WORK ORDER:
Collect every line of the material that contains the word "Ataşehir", and treat uppercase and lowercase letters as different.

LISTED RECORDS:
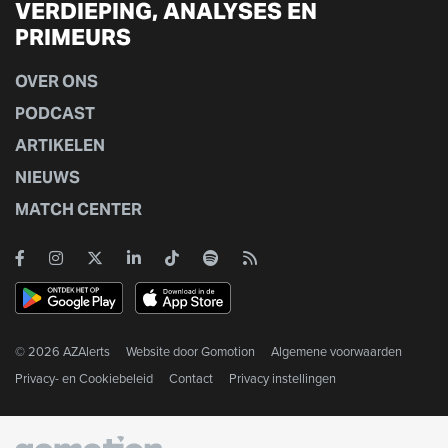
VERDIEPING, ANALYSES EN
PRIMEURS
OVER ONS
PODCAST
ARTIKELEN
NIEUWS
MATCH CENTER
© 2026 AZAlerts
Website door
Gomotion
Algemene voorwaarden
Privacy- en Cookiebeleid
Contact
Privacy instellingen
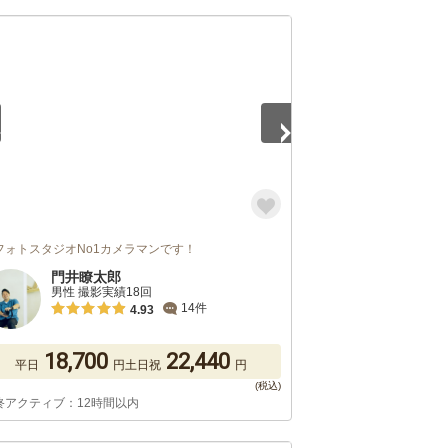
4
フォトスタジオNo1カメラマンです！
門井瞭太郎
男性 撮影実績18回
14件
4.93
18,700
22,440
平日
円
土日祝
円
終アクティブ：12時間以内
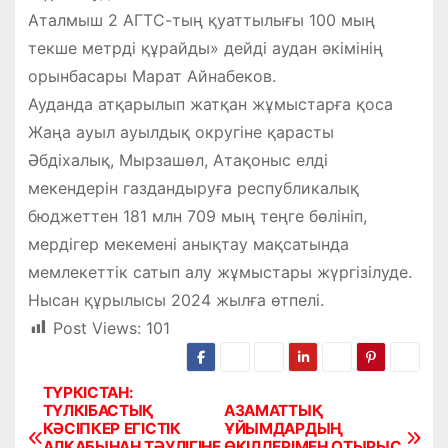
Аталмыш 2 АГТС-тың қуаттылығы 100 мың
текше метрді құрайды» дейді аудан әкімінің
орынбасары Марат Айнабеков.
Ауданда атқарылып жатқан жұмыстарға қоса
Жаңа ауыл ауылдық округіне қарасты
Әбдіхалық, Мырзашөл, Атақоныс елді
мекендерін газдандыруға республикалық
бюджеттен 181 млн 709 мың теңге бөлініп,
мердігер мекемені анықтау мақсатында
мемлекеттік сатып алу жұмыстары жүргізілуде.
Нысан құрылысы 2024 жылға өтпелі.
Post Views:
101
ТҮРКІСТАН:
Н
ТҮЛКІБАСТЫҚ
АЗАМАТТЫҚ
КӘСІПКЕР ЕГІСТІК
ҰЙЫМДАРДЫҢ
а
АЛҚАБЫНАН ТӘУЛІГІНЕ
ӨКІЛДЕРІМЕН ОТЫРЫС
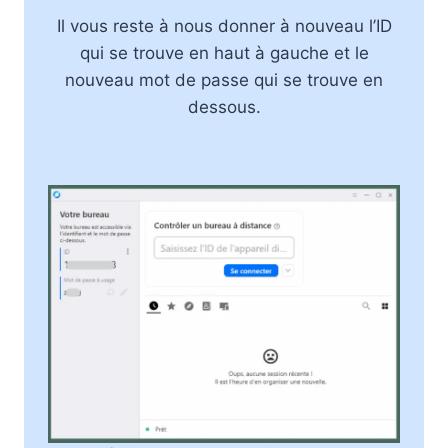
Il vous reste à nous donner à nouveau l’ID
qui se trouve en haut à gauche et le
nouveau mot de passe qui se trouve en
dessous.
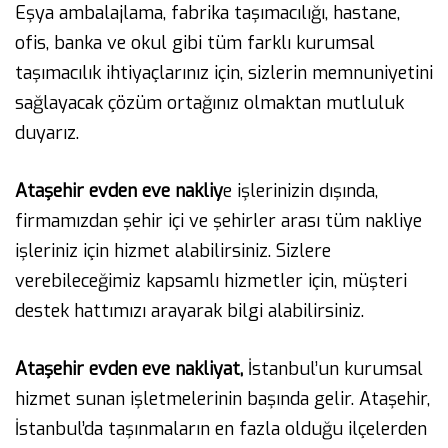
Eşya ambalajlama, fabrika taşımacılığı, hastane,
ofis, banka ve okul gibi tüm farklı kurumsal
taşımacılık ihtiyaçlarınız için, sizlerin memnuniyetini
sağlayacak çözüm ortağınız olmaktan mutluluk
duyarız.
Ataşehir evden eve nakliy
e işlerinizin dışında,
firmamızdan şehir içi ve şehirler arası tüm nakliye
işleriniz için hizmet alabilirsiniz. Sizlere
verebileceğimiz kapsamlı hizmetler için, müşteri
destek hattımızı arayarak bilgi alabilirsiniz.
Ataşehir evden eve nakliyat,
İstanbul’un kurumsal
hizmet sunan işletmelerinin başında gelir. Ataşehir,
İstanbul’da taşınmaların en fazla olduğu ilçelerden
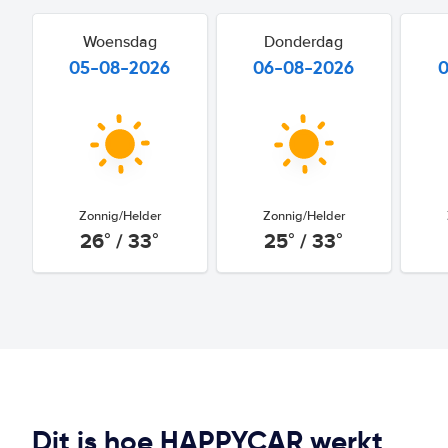
Woensdag
Donderdag
05-08-2026
06-08-2026
Zonnig/Helder
Zonnig/Helder
26° / 33°
25° / 33°
Dit is hoe HAPPYCAR werkt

TASK RESPONSE:
Ataşehir evden eve nakliy
Ataşehir evden eve nakliyat,
hizmet sunan işletmelerinin başında gelir. Ataşehir,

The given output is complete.